Dental x-rays may reveal:
- Abscesses or cysts
- Bone loss
- Cancerous and non-cancerous tumours
- Decay between the teeth
- Developmental abnormalities
- Poor tooth and root positions
- Problems inside a tooth or below the gum line
Detecting and treating dental problems at an early stage can save you time, money, unnecessary discomfort, and your teeth!
Are dental x-rays safe?
The amount of radiation exposure from a full mouth series of x-rays is equal to the amount a person receives in a single day from natural sources such as radiation from the Sun, radiation emitted by using mobile devices etc.
Dental x-rays produce a low level of radiation and are considered safe. Dentists take necessary precautions to limit the patient’s exposure to radiation when taking dental x-rays.
How often should dental x-rays be taken?
The need for dental x-rays depends on each patient’s individual dental health needs.
- A full mouth series of dental x-rays (which is usually good for 3-5 years) is recommended for new patients.
- Bite-wing x-rays (x-rays of top and bottom teeth biting together) are taken at recall (check-up) visits and are recommended once or twice a year to detect new dental problems.
Your personal home care plays an important role in achieving that goal. It starts at home by eating balanced meals, reducing the number of snacks you eat and correctly using the various dental aids that help control the plaque and bacteria that cause dental disease.
Brush your teeth at least twice a day (especially before going to bed at night) with an ADA approved soft bristle brush and toothpaste.
- Place the brush at a 45-degree angle to the gums and gently brush using a small, circular motion, ensuring that you always feel the bristles on the gums.
- Brush the outer, inner, and biting surfaces of each tooth.
- Use the tip of the brush to clean the inside of the front teeth.
- Brush your tongue to remove bacteria and freshen your breath.
Electric toothbrushes are also recommended. They are easy to use and can remove plaque efficiently. Simply place the bristles of the electric brush on your gums and teeth and allow the brush to do its job, several teeth at a time.
Flossing– Daily flossing is the best way to clean between the teeth and under the gumline.

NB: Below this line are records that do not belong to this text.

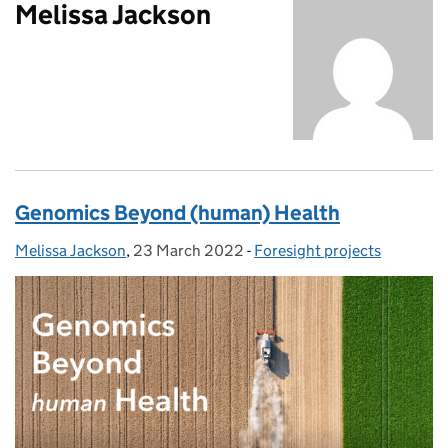
Melissa Jackson
Genomics Beyond (human) Health
Melissa Jackson
Posted by:
,
23 March 2022
Posted on:
-
Foresight projects
Categories:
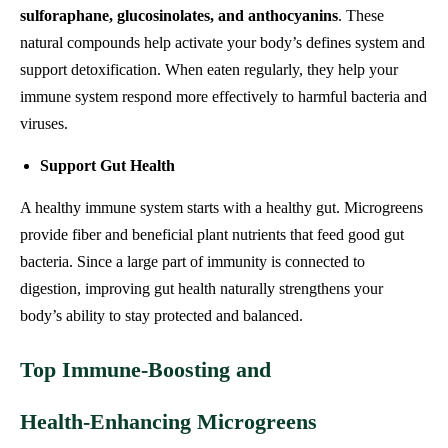
sulforaphane, glucosinolates, and anthocyanins
. These
natural compounds help activate your body’s defines system and
support detoxification. When eaten regularly, they help your
immune system respond more effectively to harmful bacteria and
viruses.
Support Gut Health
A healthy immune system starts with a healthy gut. Microgreens
provide fiber and beneficial plant nutrients that feed good gut
bacteria. Since a large part of immunity is connected to
digestion, improving gut health naturally strengthens your
body’s ability to stay protected and balanced.
Top Immune‑Boosting and
Health‑Enhancing Microgreens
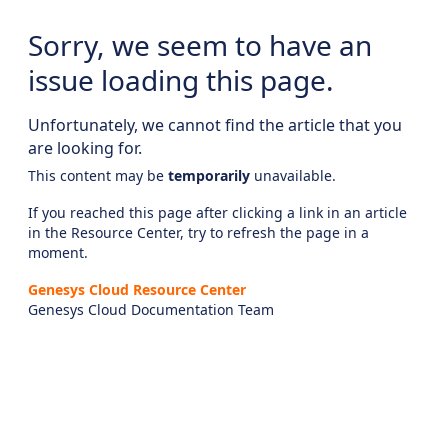
Sorry, we seem to have an
issue loading this page.
Unfortunately, we cannot find the article that you
are looking for.
This content may be
temporarily
unavailable.
If you reached this page after clicking a link in an article
in the Resource Center, try to refresh the page in a
moment.
Genesys Cloud Resource Center
Genesys Cloud Documentation Team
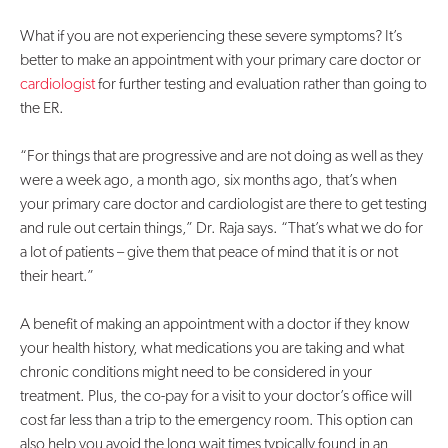
What if you are not experiencing these severe symptoms? It’s
better to make an appointment with your primary care doctor or
cardiologist
for further testing and evaluation rather than going to
the ER.
“For things that are progressive and are not doing as well as they
were a week ago, a month ago, six months ago, that’s when
your primary care doctor and cardiologist are there to get testing
and rule out certain things,” Dr. Raja says. “That’s what we do for
a lot of patients – give them that peace of mind that it is or not
their heart.”
A benefit of making an appointment with a doctor if they know
your health history, what medications you are taking and what
chronic conditions might need to be considered in your
treatment. Plus, the co-pay for a visit to your doctor’s office will
cost far less than a trip to the emergency room. This option can
also help you avoid the long wait times typically found in an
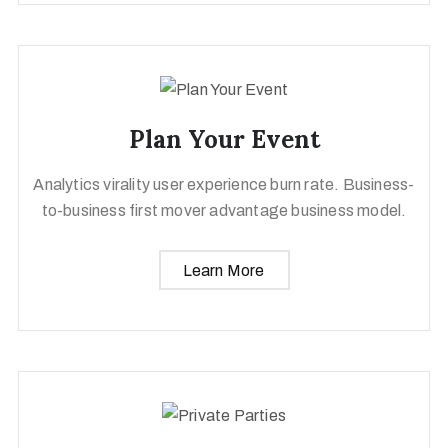
Plan Your Event
Analytics virality user experience burn rate. Business-
to-business first mover advantage business model.
Learn More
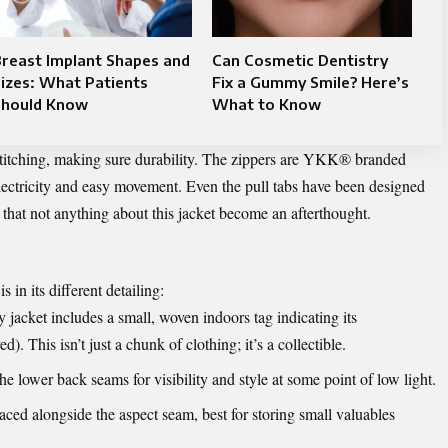
reast Implant Shapes and
Can Cosmetic Dentistry
izes: What Patients
Fix a Gummy Smile? Here’s
Should Know
What to Know
stitching, making sure durability. The zippers are YKK® branded
electricity and easy movement. Even the pull tabs have been designed
that not anything about this jacket become an afterthought.
s in its different detailing:
jacket includes a small, woven indoors tag indicating its
. This isn’t just a chunk of clothing; it’s a collectible.
he lower back seams for visibility and style at some point of low light.
aced alongside the aspect seam, best for storing small valuables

Flossing not only helps clean these spaces, it disrupts plaque colonies from building up, preventing damage to the gums, teeth, and bone.
- Floss holders are recommended if you have difficulty using conventional floss. Take 12-16 inches (30-40cm) of dental floss and wrap it around your middle fingers, leaving about 2 inches (5cm) of floss between the hands.
- Using your thumbs and forefingers to guide the floss, gently insert the floss between teeth using a sawing motion.
- Curve the floss into a “C” shape around each tooth and under the gumline. Gently move the floss up and down, cleaning the side of each tooth.
Rinsing – It is important to rinse your mouth with water after brushing, and also after meals if you are unable to brush. If you are using an over-the-counter product for rinsing, it’s a good idea to consult with your dentist or dental hygienist on its appropriateness for you.
Use other dental aids as recommended by your dentist or dental hygienist: Interdental brushes, rubber tip stimulators, tongue cleaners, irrigation devices, fluoride, medicated rinses, etc., can all play a role in good dental home care.